As different standards proliferate it makes me worried that we will have less interoperability not more, as programs only have limited resources and pick one format they focus on supporting and perhaps half-assing another. (How) do you plan to adress this? Are there plans for some library for dealing with these files to help adoption? What will be the best way for users to convert from MusicXML to MNX and back? Is losslessly roundtripping MusicXML an explicit goal? (I assume losslessly roundtripping MNX will not be possible in general as you intend to add new features to MNX that MusicXML doesn't have and will never have).

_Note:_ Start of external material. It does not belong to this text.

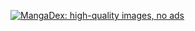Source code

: [![MangaDex: high-quality images, no ads](https://og.mangadex.org/og-image/default)](https://mangadex.org)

Eventually it'll work both ways. I'm hoping this is a big help for adoption, as gives you two formats for the price of one (just write an importer for MNX, and you can get MusicXML import support "for free" if you use the library).
I know JSON doesn’t have comments, but JS and JSON5 allow for comments. It would be super nice to allow for comments because you can hand annotate sections of the MNX file for the purposes of teaching.
Thanks! We're not planning to support inline comments at this time; this was a tradeoff we knew we'd have to make when we decided to use JSON.
Given the choice between supporting comments and supporting a wider variety of implementations/libraries ("plain" JSON as opposed to a comments-supporting variant), I think the latter is a more practical priority.
With that said, we'd like to add a standard way to add vendor-specific information to an MNX document — which is definitely a must-have, for applications that will use MNX as a native format — and I could see a comments-ish thing appearing in that form.
Regarding that examples page, I'm actually planning to do something along those lines anyway. The MusicXML docs and the MNX docs use the same system (a Django app), and the MusicXML part uses a custom XML tag to define "this part of the XML example should be highlighted in blue" (example: https://w3c.github.io/musicxml/musicxml-reference/examples/a...). It's on my to-do list to implement the same thing for the JSON version — which is essentially like inline comments(ish), if you squint.
Looking forward to discovering this standard. After 2 years working on parsing ABC, I realize how difficult it is to represent notation. Kudos on this effort!